**HOW TO COMPLETE THIS TASK:**
Can you copy, unchanged, the lines of the listing below, starting with the line that contains "- [Permanence XMPP](https://wiki.xmpp.org/web/XMPP_Office_Hours)" and going on through the line that contains "- [Rencontres XMPP"?

-- DATA SECTION follows --

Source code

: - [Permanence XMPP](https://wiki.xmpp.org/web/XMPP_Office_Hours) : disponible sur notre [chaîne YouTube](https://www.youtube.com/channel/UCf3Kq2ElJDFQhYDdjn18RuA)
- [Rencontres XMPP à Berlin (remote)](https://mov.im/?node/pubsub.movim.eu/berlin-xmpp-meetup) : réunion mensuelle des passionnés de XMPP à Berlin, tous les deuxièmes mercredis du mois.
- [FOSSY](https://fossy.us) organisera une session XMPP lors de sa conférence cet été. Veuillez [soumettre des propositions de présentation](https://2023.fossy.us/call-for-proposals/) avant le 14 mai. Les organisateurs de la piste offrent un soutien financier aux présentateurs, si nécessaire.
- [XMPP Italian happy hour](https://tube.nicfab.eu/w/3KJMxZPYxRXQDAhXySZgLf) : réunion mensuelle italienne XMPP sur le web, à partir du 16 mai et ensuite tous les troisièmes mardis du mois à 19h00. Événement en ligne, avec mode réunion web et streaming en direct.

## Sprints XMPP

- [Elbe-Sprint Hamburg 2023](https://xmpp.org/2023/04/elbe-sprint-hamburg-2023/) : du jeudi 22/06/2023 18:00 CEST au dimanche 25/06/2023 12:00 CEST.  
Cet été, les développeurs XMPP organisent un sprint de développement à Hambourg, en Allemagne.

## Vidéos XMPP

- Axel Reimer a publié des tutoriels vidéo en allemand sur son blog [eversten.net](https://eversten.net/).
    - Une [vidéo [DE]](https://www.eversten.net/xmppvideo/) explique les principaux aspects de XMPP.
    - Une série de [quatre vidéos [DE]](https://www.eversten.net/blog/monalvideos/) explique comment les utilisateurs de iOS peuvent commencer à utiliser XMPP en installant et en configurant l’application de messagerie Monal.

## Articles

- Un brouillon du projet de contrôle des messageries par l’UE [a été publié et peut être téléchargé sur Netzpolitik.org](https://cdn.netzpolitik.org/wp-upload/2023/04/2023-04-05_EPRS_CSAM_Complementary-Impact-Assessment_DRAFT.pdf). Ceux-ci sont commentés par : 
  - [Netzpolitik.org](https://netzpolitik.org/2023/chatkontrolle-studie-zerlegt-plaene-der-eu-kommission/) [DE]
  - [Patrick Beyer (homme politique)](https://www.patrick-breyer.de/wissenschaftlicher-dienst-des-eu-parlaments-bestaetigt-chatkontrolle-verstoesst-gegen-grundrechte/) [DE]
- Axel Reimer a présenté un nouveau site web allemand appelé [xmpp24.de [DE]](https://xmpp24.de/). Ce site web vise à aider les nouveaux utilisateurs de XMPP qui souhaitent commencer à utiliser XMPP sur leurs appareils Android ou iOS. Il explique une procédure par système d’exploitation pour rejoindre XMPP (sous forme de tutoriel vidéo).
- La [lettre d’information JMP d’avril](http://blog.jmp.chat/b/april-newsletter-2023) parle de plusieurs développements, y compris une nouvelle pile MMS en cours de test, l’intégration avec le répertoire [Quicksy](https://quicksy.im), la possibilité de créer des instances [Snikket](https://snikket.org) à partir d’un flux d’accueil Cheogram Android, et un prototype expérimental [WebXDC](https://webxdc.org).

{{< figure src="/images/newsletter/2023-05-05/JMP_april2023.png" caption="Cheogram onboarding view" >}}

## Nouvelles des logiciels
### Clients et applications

-- DATA SECTION concluded --

**ANSWER:**
: - [Permanence XMPP](https://wiki.xmpp.org/web/XMPP_Office_Hours) : disponible sur notre [chaîne YouTube](https://www.youtube.com/channel/UCf3Kq2ElJDFQhYDdjn18RuA)
- [Rencontres XMPP à Berlin (remote)](https://mov.im/?node/pubsub.movim.eu/berlin-xmpp-meetup) : réunion mensuelle des passionnés de XMPP à Berlin, tous les deuxièmes mercredis du mois.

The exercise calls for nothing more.